Lindsay's artwork survived a world war and a fire, but it couldn't survive the morality of the citizens of Scranton.









Friday, October 07, 2022

ANOTHER CHANCE AT PICTURE MAKING

In 2009 I wrote about the dramatic wartime experiences of Gilbert Bundy, the talented illustrator whose light and elegant watercolors appeared in most of the top magazines of his day.  




Bundy's style was deceptively free and loose, but his talent was recognized and highly respected by his peers.  He was elected to the Society of Illustrators Hall of Fame.




In my previous post about Bundy, I remarked that his focus on feminine beauty and his sensitive, delicate style (note his treatment of the flowers in the detail below) made him ill suited to be a combat artist in the South Pacific during World War II, yet that's what he volunteered to do.
 




I'm returning to Bundy today because I recently had the great pleasure of speaking with Bundy's daughter who shared more details about his dramatic story.  Here is Bundy's own account of his disastrous landing with the marines on the Pacific island of Tarawa.  Many have reported on his tragedy, but this is what Bundy typed up after he got home.  "Arms, legs and hands, literally flew in every direction.  All were killed except me." 



 When a U.S. patrol boat encountered Bundy floating in shark infested waters, the sailors challenged him with sports questions to test whether he was truly an American.  Because Bundy wasn't a sports fan, he didn't know the correct answers and was nearly shot trying to return to his own side. 

For me, the most revelatory line in his harrowing account was, "I was given another chance next day at picture making."  Bundy took that opportunity and continued to work.

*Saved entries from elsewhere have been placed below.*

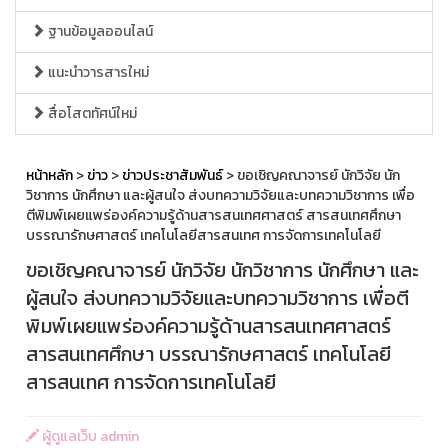
ฐานข้อมูลออนไลน์
แนะนำวารสารใหม่
สื่อโสตทัศน์ใหม่
หน้าหลัก
>
ข่าว
>
ข่าวประชาสัมพันธ์
> ขอเชิญคณาจารย์ นักวิจัย นัก
วิชาการ นักศึกษา และผู้สนใจ ส่งบทความวิจัยและบทความวิชาการ เพื่อ
ตีพิมพ์เผยแพร่องค์ความรู้ด้านสารสนเทศศาสตร์ สารสนเทศศึกษา
บรรณารักษศาสตร์ เทคโนโลยีสารสนเทศ การจัดการเทคโนโลยี
ขอเชิญคณาจารย์ นักวิจัย นักวิชาการ นักศึกษา และ
ผู้สนใจ ส่งบทความวิจัยและบทความวิชาการ เพื่อตี
พิมพ์เผยแพร่องค์ความรู้ด้านสารสนเทศศาสตร์
สารสนเทศศึกษา บรรณารักษศาสตร์ เทคโนโลยี
สารสนเทศ การจัดการเทคโนโลยี
ผู้ดูแลเว็บ admin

That's an artist.

Even though Bundy returned to work, his experience had changed him.  He was asked to participate in a reconnaissance flight to take photographs of the Japanese city of Nagasaki.  Although he didn't know the military's plans for the city, he wanted no part of that mission and refused to go.  

After the war Bundy returned to his New York apartment where he struggled to rebuild a life painting his breezy, carefree illustrations.  Here he is with his wife and daughter.  

Bundy sketching his daughter at home, circa 1947

Bundy painted a large mural of his wife, daughter and their beloved dog going for a walk in New York.  This was obviously the domestic life he yearned for...

The dog in front of the mural was named Emmett Kelly.

 ... but it eluded his grasp.  Bundy began drinking heavily.  His daughter recalled hearing him weeping behind closed doors and threatening to commit suicide.  One day he held her close and said, "War is never worth it."  His marriage fell apart.  He moved out and his wife painted over his mural, sealing that chapter forever.  

Bundy would have no more "chances at picture making."  On the the anniversary of his ordeal at Tarawa he hung himself and rejoined his fallen comrades.